Inference hangs when running code in a Process

Hello,
I wanted to try how inference work when I run it in a process. My goal is to split a big file into chunks and then run inference for chunks in different processes. When I started testing it I mentioned that model inference hangs when running code in process. I modified client.py to reproduce issue. First I’m checking that model can run inference and then run code in process:

print(ds.stt(audio, fs))
print('Running inference.', file=sys.stderr)
inference_start = timer()

from multiprocessing import Process

def func(model, audio, fs, res):
    res.append(model.stt(audio, fs))

res = []
p = Process(target=func, args=(ds, audio, fs, res,))
p.start()
p.join()
print(res)
inference_end = timer() - inference_start
print('Inference took %0.3fs for %0.3fs audio file.' % (inference_end, audio_length), file=sys.stderr)

I’m using version 0.3.0. Would be great if you can explain this behavior.

This is some code that we do run without any issue, so it’d be great if you could document more on your context: audio files / amount of data, what do you mean by “hangs”, etc.

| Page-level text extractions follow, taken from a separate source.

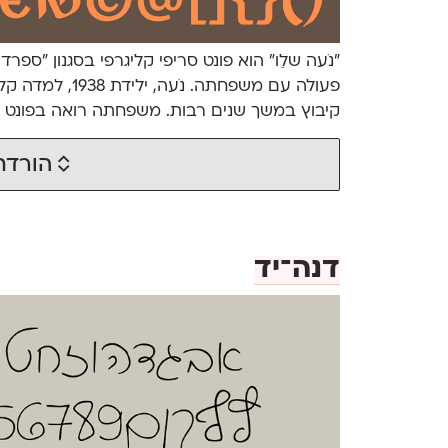
״נֹעה שלֵו״ הוא פונט סריפי קליגרפי בסגנון ״ספר
פעולה עם משפחת
קיבוץ במשך שנים רבות. משפחתה רואה בפונט נ
הורדת
דנה־יד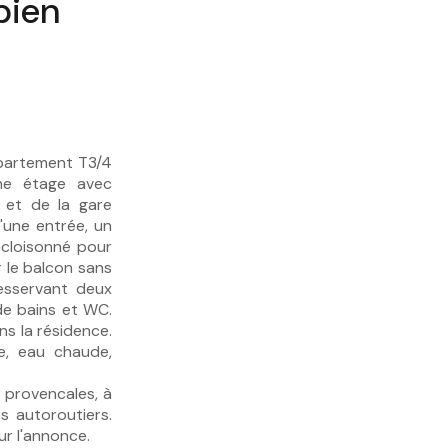
bien
partement T3/4
me étage avec
 et de la gare
'une entrée, un
ecloisonné pour
 le balcon sans
desservant deux
de bains et WC.
s la résidence.
e, eau chaude,
 provencales, à
 autoroutiers.
ur l'annonce.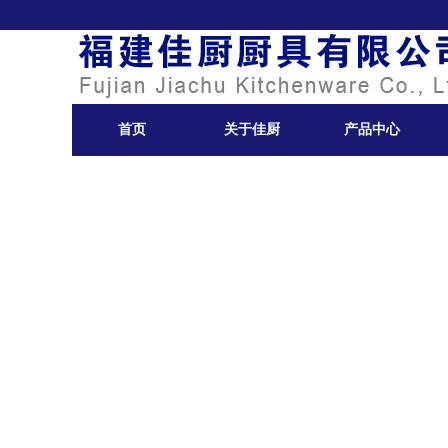
首页
关于佳厨
产品中心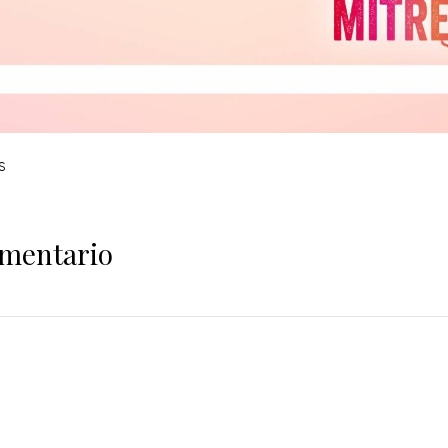
s
omentario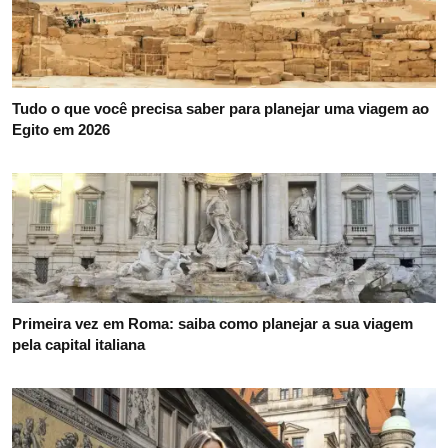
Tudo o que você precisa saber para planejar uma viagem ao
Egito em 2026
Primeira vez em Roma: saiba como planejar a sua viagem
pela capital italiana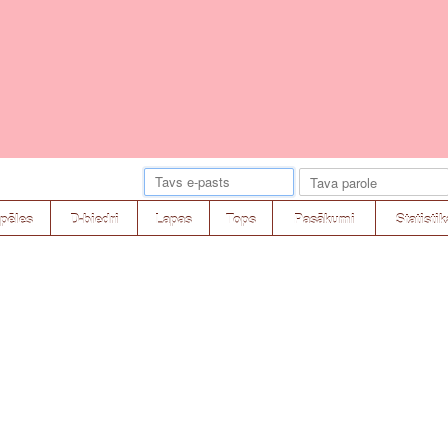
pēles
D-biedri
Lapas
Tops
Pasākumi
Statistik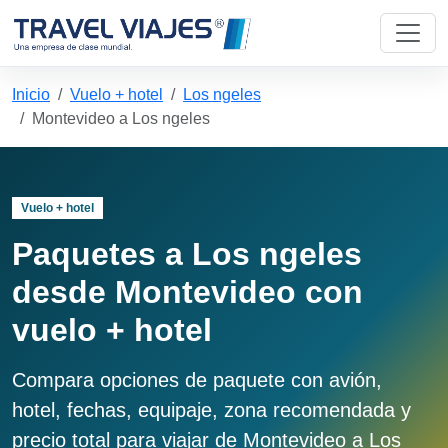
Inicio
Vuelo + hotel
Los ngeles
Montevideo a Los ngeles
Vuelo + hotel
Paquetes a Los ngeles
desde Montevideo con
vuelo + hotel
Compara opciones de paquete con avión,
hotel, fechas, equipaje, zona recomendada y
precio total para viajar de Montevideo a Los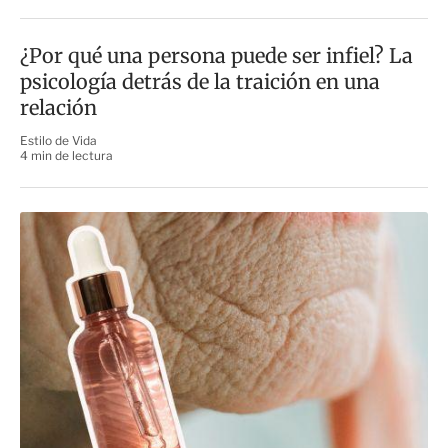
¿Por qué una persona puede ser infiel? La
psicología detrás de la traición en una
relación
Estilo de Vida
4 min de lectura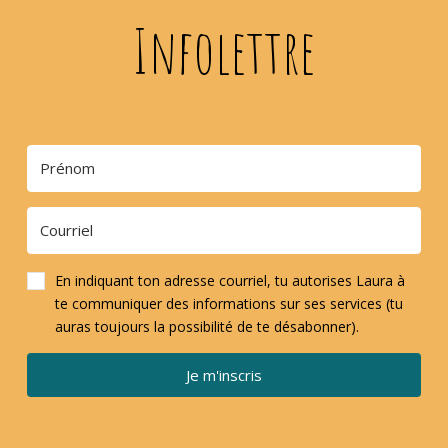
Infolettre
En indiquant ton adresse courriel, tu autorises Laura à
te communiquer des informations sur ses services (tu
auras toujours la possibilité de te désabonner).
Je m'inscris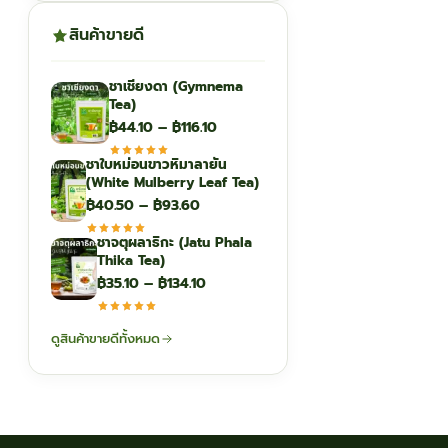
สินค้าขายดี
ชาเชียงดา (Gymnema
Tea)
Price
฿
44.10
–
฿
116.10
range:
ชาใบหม่อนขาวหิมาลายัน
฿44.10
(White Mulberry Leaf Tea)
through
Price
฿
40.50
–
฿
93.60
฿116.10
range:
ชาจตุผลาธิกะ (Jatu Phala
฿40.50
Thika Tea)
through
Price
฿
35.10
–
฿
134.10
฿93.60
range:
฿35.10
ดูสินค้าขายดีทั้งหมด
through
฿134.10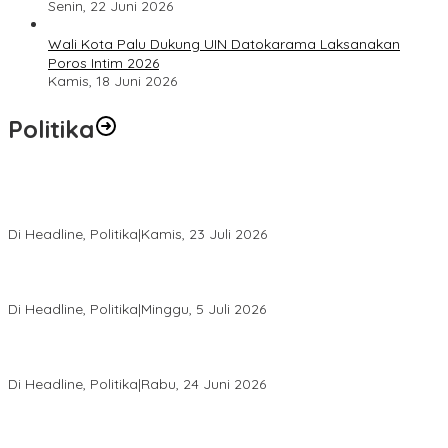
Senin, 22 Juni 2026
Wali Kota Palu Dukung UIN Datokarama Laksanakan
Poros Intim 2026
Kamis, 18 Juni 2026
Politika
Momentum Harlah PKB ke-28, Perempuan Bangsa Gelar Dua
Agenda Akbar Perkuat Mesin Organisasi
Di Headline, Politika
|
Kamis, 23 Juli 2026
Di Pelantikan PAN Sulteng, Gubernur Anwar Hafid Ajak Sinergi
Optimalkan Potensi Daerah
Di Headline, Politika
|
Minggu, 5 Juli 2026
Rio Capella Gantikan Hadianto Rasyid Sebagai Ketua DPD
Hanura Sulteng
Di Headline, Politika
|
Rabu, 24 Juni 2026
DPW PKB Sulteng Sukses Gelar Muscab, Mustasyar Apresiasi
Kinerja Utat Bowo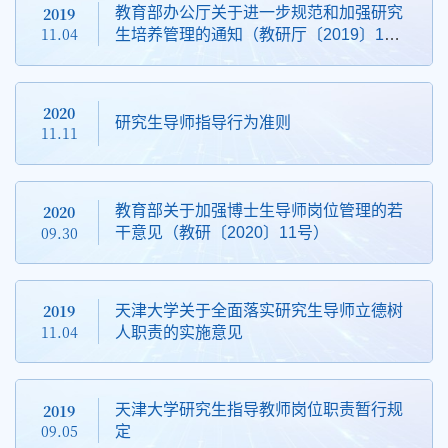
2019
教育部办公厅关于进一步规范和加强研究
11.04
生培养管理的通知（教研厅〔2019〕1
号）
2020
研究生导师指导行为准则
11.11
2020
教育部关于加强博士生导师岗位管理的若
09.30
干意见（教研〔2020〕11号）
2019
天津大学关于全面落实研究生导师立德树
11.04
人职责的实施意见
2019
天津大学研究生指导教师岗位职责暂行规
09.05
定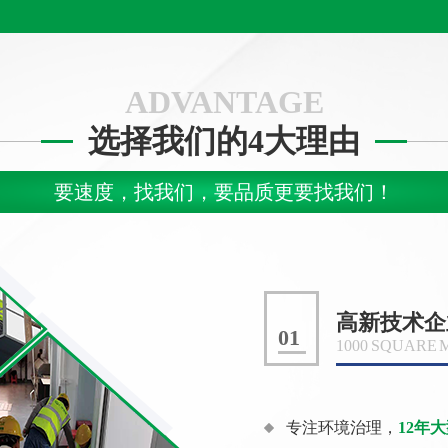
ADVANTAGE
选择我们的4大理由
要速度，找我们，要品质更要找我们！
高新技术企
01
1000 SQUARE
专注环境治理，
12年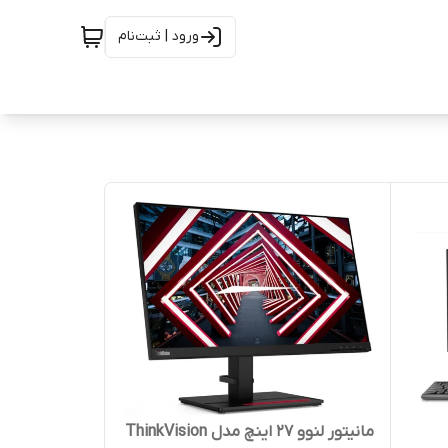
ورود | ثبت‌نام
مانیتور لنوو 27 اینچ مدل ThinkVision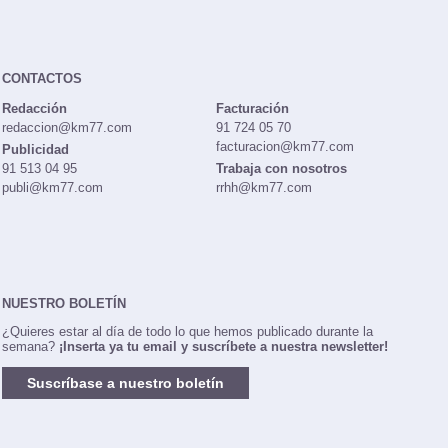
CONTACTOS
Redacción
Facturación
redaccion@km77.com
91 724 05 70
facturacion@km77.com
Publicidad
91 513 04 95
Trabaja con nosotros
publi@km77.com
rrhh@km77.com
NUESTRO BOLETÍN
¿Quieres estar al día de todo lo que hemos publicado durante la
semana?
¡Inserta ya tu email y suscríbete a nuestra newsletter!
Suscríbase a nuestro boletín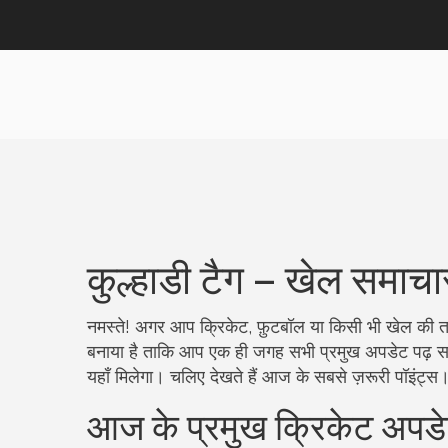
कुल्हाडी टैग – खेल समाचा
नमस्ते! अगर आप क्रिकेट, फ़ुटबॉल या किसी भी खेल की ताज़
बनाया है ताकि आप एक ही जगह सभी प्रमुख अपडेट पढ़ सकें
यहाँ मिलेगा। चलिए देखते हैं आज के सबसे ज़रूरी पॉइंट्स
आज के प्रमुख क्रिकेट अपड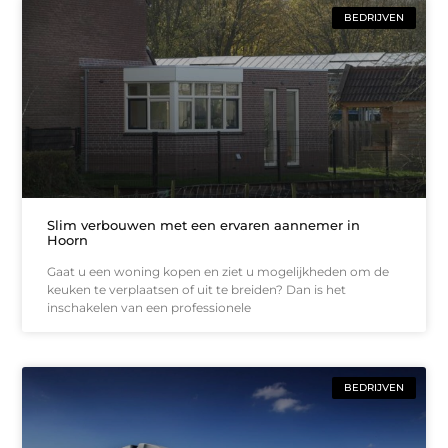
BEDRIJVEN
Slim verbouwen met een ervaren aannemer in
Hoorn
Gaat u een woning kopen en ziet u mogelijkheden om de
keuken te verplaatsen of uit te breiden? Dan is het
inschakelen van een professionele
BEDRIJVEN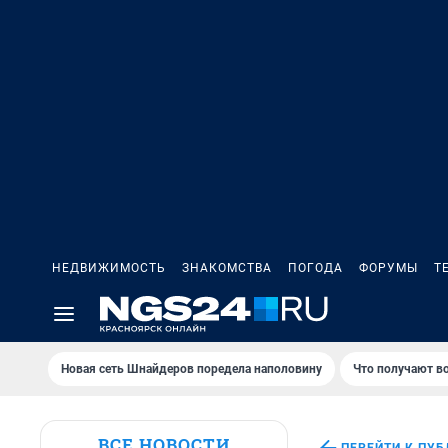
НЕДВИЖИМОСТЬ
ЗНАКОМСТВА
ПОГОДА
ФОРУМЫ
Т
Новая сеть Шнайдеров поредела наполовину
Что получают в
ВСЕ НОВОСТИ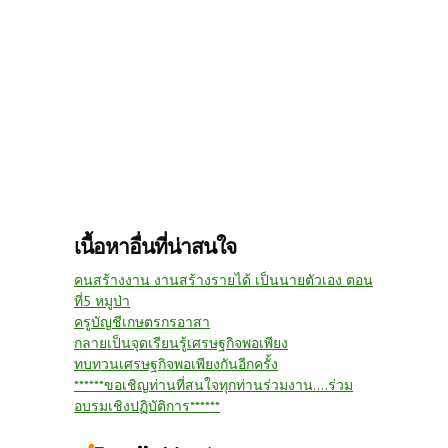
เนื้อหาอื่นที่น่าสนใจ
คนสร้างงาน งานสร้างรายได้ เป็นนายตัวเอง ตอน
ที่5 หมูป่า
ครูบัญชีเกษตรกรอาสา
กลายเป็นจุดเรียนรู้เศรษฐกิจพอเพียง
ทบทวนเศรษฐกิจพอเพียงกันอีกครั้ง
******ขอเชิญท่านที่สนใจทุกท่านร่วมงาน....ร่วม
อบรมเชิงปฏิบัติการ******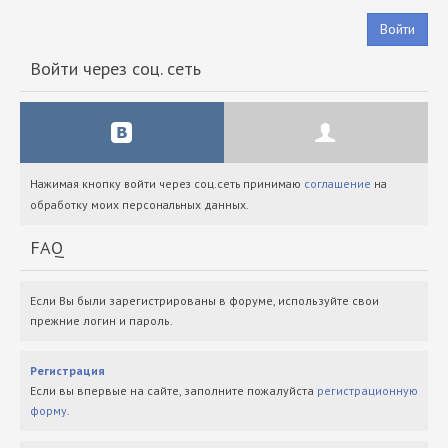
Войти
Войти через соц. сеть
Нажимая кнопку войти через соц.сеть принимаю
соглашение
на
обработку моих персональных данных.
FAQ
Если Вы были зарегистрированы в форуме, используйте свои
прежние логин и пароль.
Регистрация
Если вы впервые на сайте, заполните пожалуйста
регистрационную
форму
.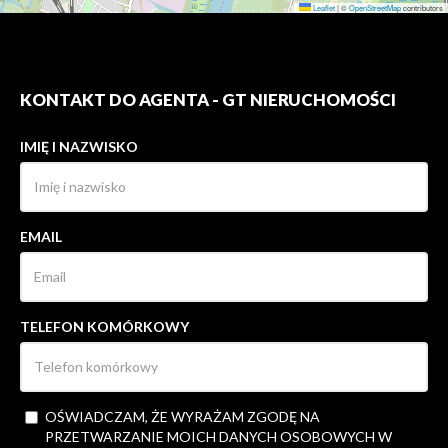
Leaflet
|
©
OpenStreetMap
contributors
KONTAKT DO AGENTA - GT NIERUCHOMOŚCI
IMIĘ I NAZWISKO
EMAIL
TELEFON KOMÓRKOWY
OŚWIADCZAM, ŻE WYRAŻAM ZGODĘ NA
PRZETWARZANIE MOICH DANYCH OSOBOWYCH W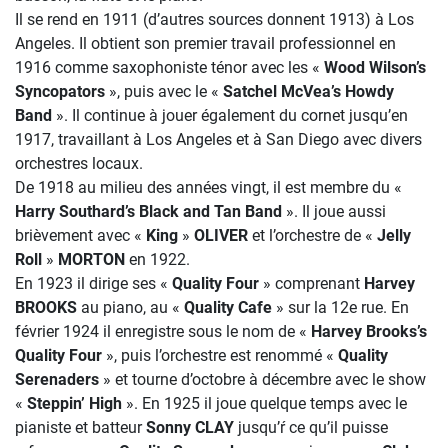
Il se rend en 1911 (d’autres sources donnent 1913) à Los
Angeles. Il obtient son premier travail professionnel en
1916 comme saxophoniste ténor avec les «
Wood Wilson’s
Syncopators
», puis avec le «
Satchel McVea’s Howdy
Band
». Il continue à jouer également du cornet jusqu’en
1917, travaillant à Los Angeles et à San Diego avec divers
orchestres locaux.
De 1918 au milieu des années vingt, il est membre du «
Harry Southard’s Black and Tan Band
». Il joue aussi
brièvement avec «
King
»
OLIVER
et l’orchestre de «
Jelly
Roll
»
MORTON
en 1922.
En 1923 il dirige ses «
Quality Four
» comprenant
Harvey
BROOKS
au piano, au «
Quality Cafe
» sur la 12e rue. En
février 1924 il enregistre sous le nom de «
Harvey Brooks’s
Quality Four
», puis l’orchestre est renommé «
Quality
Serenaders
» et tourne d’octobre à décembre avec le show
«
Steppin’ High
». En 1925 il joue quelque temps avec le
pianiste et batteur
Sonny CLAY
jusqu’ŕ ce qu’il puisse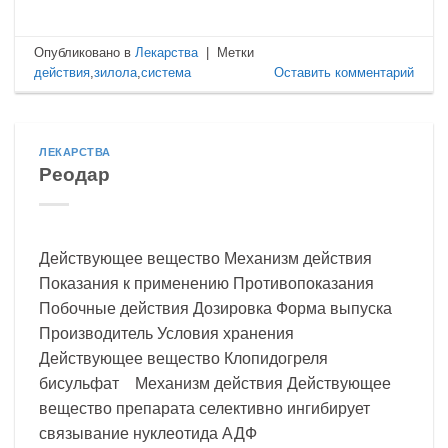
Опубликовано в
Лекарства
|
Метки
действия
,
зилола
,
система
Оставить комментарий
ЛЕКАРСТВА
Реодар
Действующее вещество Механизм действия
Показания к применению Противопоказания
Побочные действия Дозировка Форма выпуска
Производитель Условия хранения
Действующее вещество Клопидогреля
бисульфат Механизм действия Действующее
вещество препарата селективно ингибирует
связывание нуклеотида АДФ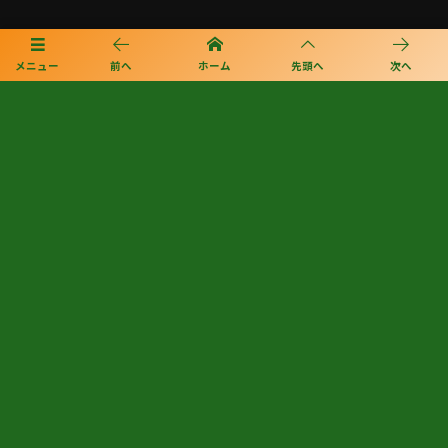
プライバシーポリシー
メニュー
前へ
ホーム
先頭へ
次へ
利用規約
個人情報保護方針
©
2020 - 2026
FA L-PRIDE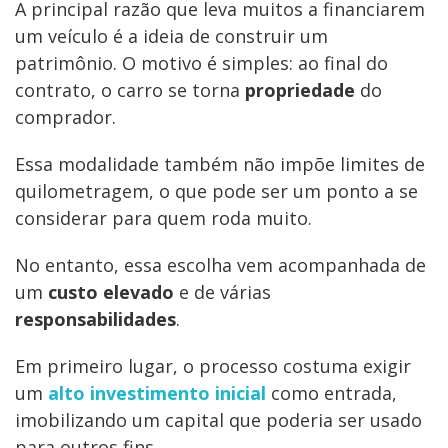
A principal razão que leva muitos a financiarem
um veículo é a ideia de construir um
patrimônio. O motivo é simples: ao final do
contrato, o carro se torna
propriedade
do
comprador.
Essa modalidade também não impõe limites de
quilometragem, o que pode ser um ponto a se
considerar para quem roda muito.
No entanto, essa escolha vem acompanhada de
um
custo elevado
e de várias
responsabilidades
.
Em primeiro lugar, o processo costuma exigir
um
alto investimento inicial
como entrada,
imobilizando um capital que poderia ser usado
para outros fins.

Thanks for reply. Here is full gist of main function of native_client/python/client.py file and console output:

model.stt(…) method doesn’t return anything, it’s stuck.

Sharing model accross process, I’m not so sure what could happen. Also, you need to document how much data you have to process …

I might misunderstood you.
I wanted to run on librispeech test clean and see how it behaves when model is shared between process. Idea is to run inference on many process in the backend.

Yeah, but sharing memory between process will not work like when shared between threads.

Agree with you. Thanks for help!
Do you think there will be any problems if I share model between threads?

Nope, this is something we do with success, so as long as your locking scheme is okay, it should work well. Yet, threads in Python can be tricky, sometimes :).

But we’ve got success with them with at least Rust and Java codebases.